I tried a total of three different USB-A External drives and found that none of them were recognizable by my MacBook Pro. However, I was able to plug the drives into my wife’s HP laptop without any issues. I was able to plug a USB keyboard into the USB-A port without issue and noted no lag/delay. When I plugged a USB-A thumb drive into the device, I was able to access the data through my MacBook Pro. I was able to connect to my iPad and iPhone through the Finder tab as well. Using BlackMagic Disc Speed Test, my USB jump drive only reached USB 2.0 speeds (older drive). Despite the added utility, I was a little disappointed that there was only a single USB-A port and with the lack of Display ports and HDMI ports. Even though the device added a net two additional USB-C (thunderbolt 4) ports and a single USB-A port, I could not justify the $200 price tag. I still needed to obtain a USB-C to HDMI dongle or USB-C to DisplayPort dongle to utilize the video out format. If interested in dual monitor output, this setup could allow you to expand space for other peripherals. However, I did not have the needed USB-C adapters to test the video output with my monitors.
Overall, the appeal for this dock was the compact size and upstream/downstream charging. I found the device to be well designed/built and never felt hot to the touch when charging my MacBook Pro, iPhone 12, or iPad Pro 11″. I have read numerous Amazon reviews and several found the device to be limited in scope. The dock size was quite impressive, but the mega charging brick detracted from the overall quality. As noted above, I did not have a USB-C to DisplayPort adaptor to test the monitor feature, nor did I have USB-C to HDMI output. To further test the device, I will need to spend more money to fully utilize this HUB. Instead, other docks chose to add HDMI output, DisplayPort output, etc. I was quite frustrated that I was not able to utilize the USB-A port to access my external drives. I redoubled this effort, re-formatted the drive through my MacBook, and still found that I could not access the device. I had no issues accessing the drive/contents using my Kensington dock.
I am a fan of ANKER products and have utilized dozens of products from their lineup.

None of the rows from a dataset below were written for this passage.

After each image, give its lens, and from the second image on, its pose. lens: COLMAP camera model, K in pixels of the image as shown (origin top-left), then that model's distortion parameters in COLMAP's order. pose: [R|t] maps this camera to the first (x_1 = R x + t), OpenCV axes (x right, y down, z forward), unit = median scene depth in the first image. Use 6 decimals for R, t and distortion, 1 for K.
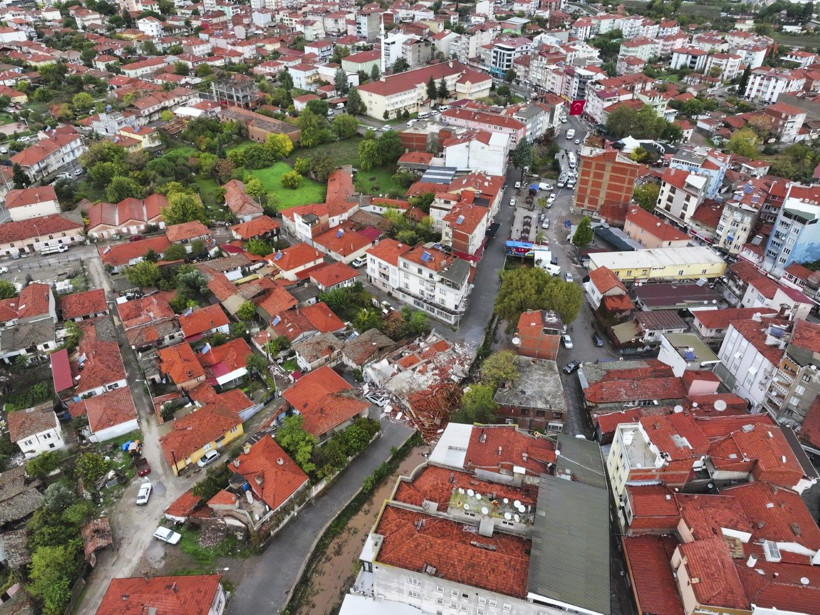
lens RADIAL K [[578.1, 0, 415.1], [0, 578.1, 302.7], [0, 0, 1]] dist [0.003365, 0.009888]
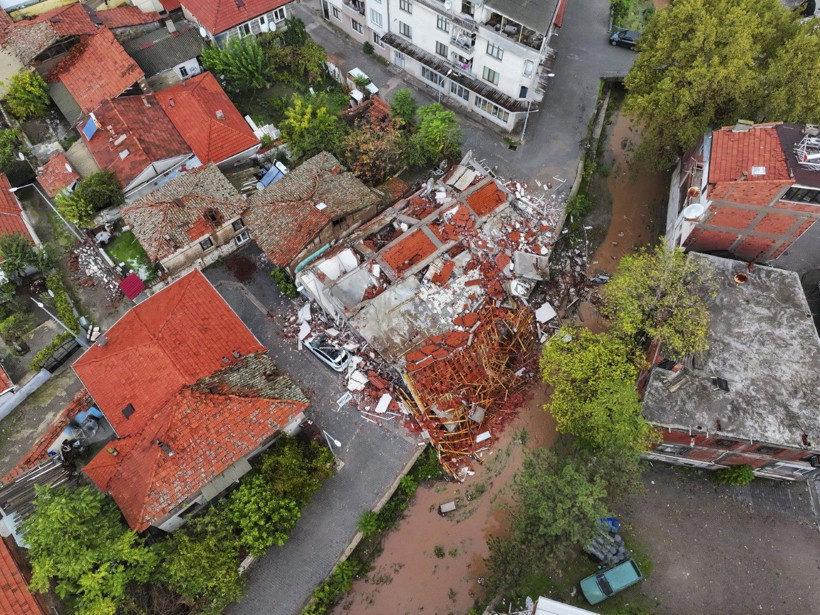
lens RADIAL K [[578.1, 0, 413.9], [0, 578.1, 305.4], [0, 0, 1]] dist [0.003365, 0.009888]
pose [[0.999922, 0.011241, -0.005364, -0.004850], [-0.007693, 0.896064, 0.443859, -0.045217], [0.009796, -0.443783, 0.896081, 0.639754]]
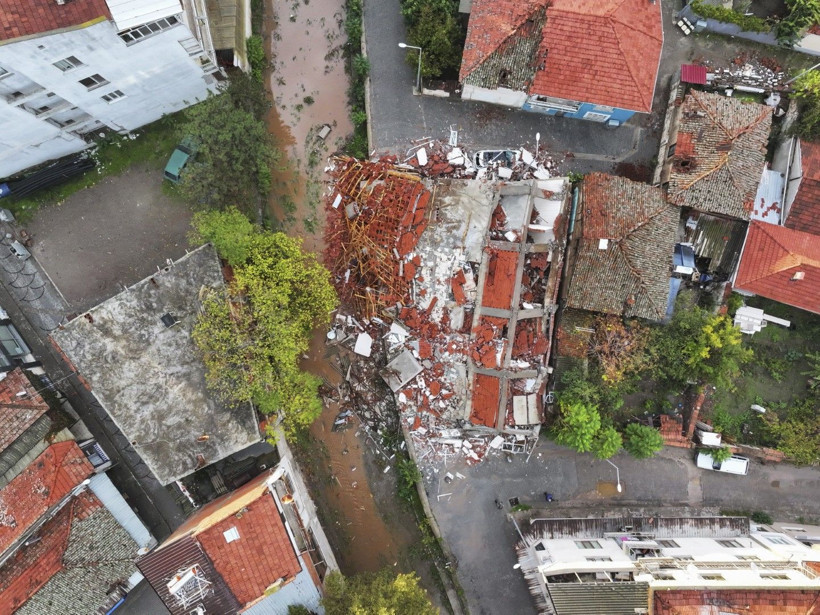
lens RADIAL K [[578.1, 0, 412.4], [0, 578.1, 304.6], [0, 0, 1]] dist [0.003365, 0.009888]
pose [[-0.781027, 0.624287, -0.016227, 0.053266], [-0.368958, -0.440317, 0.818529, -0.203018], [0.503852, 0.645280, 0.574236, 0.784229]]
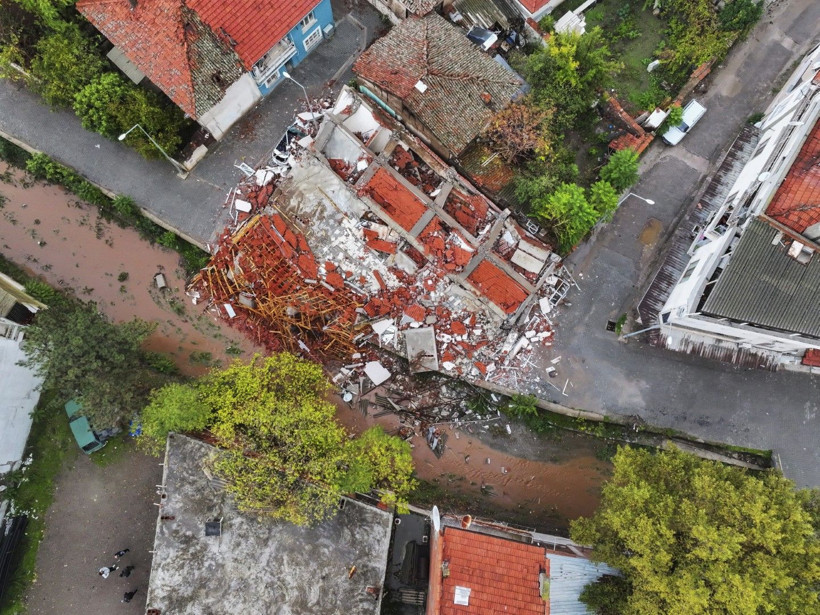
lens RADIAL K [[578.1, 0, 413.0], [0, 578.1, 304.9], [0, 0, 1]] dist [0.003365, 0.009888]
pose [[0.094980, 0.980452, -0.172317, 0.119287], [-0.574158, 0.195361, 0.795096, -0.180425], [0.813217, 0.023418, 0.581490, 0.826946]]
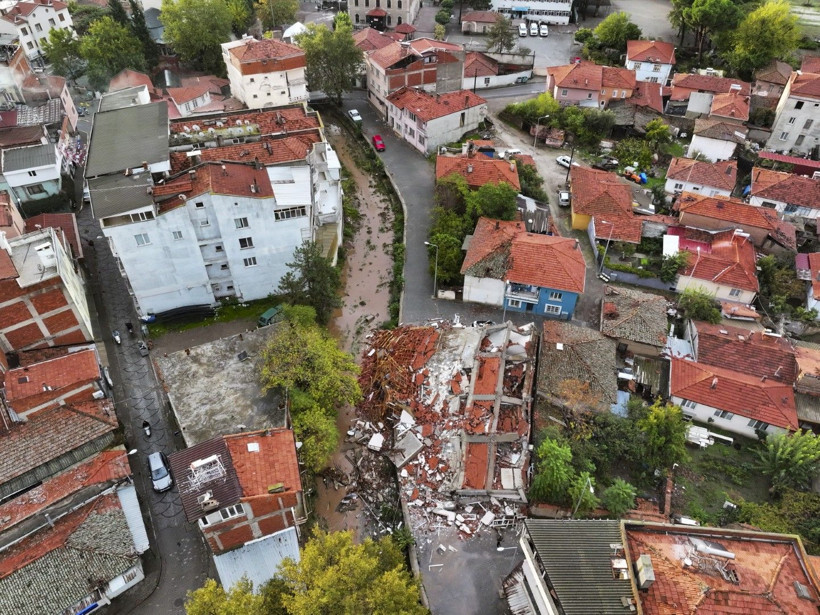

I truly wanted to love this dock, the 85W thunderbolt 4 upstream port for maximum charging, USB-A output port, long power cable, included Thunderbolt cable, and three added USB-C Thunderbolt 4 Ports. I would have liked some type of carry bag/case for the dock and with newer GAN technologies, a smaller charging box. I was impressed with the power output to the upstream/downstream ports and did not find any cutouts or the need to plug the cable back into power. If you have fully transitioned into a USB-C life, this device may be one of the must-haves of 2021. However, if you have older USB-A tech, this device may leave you a bit frustrated.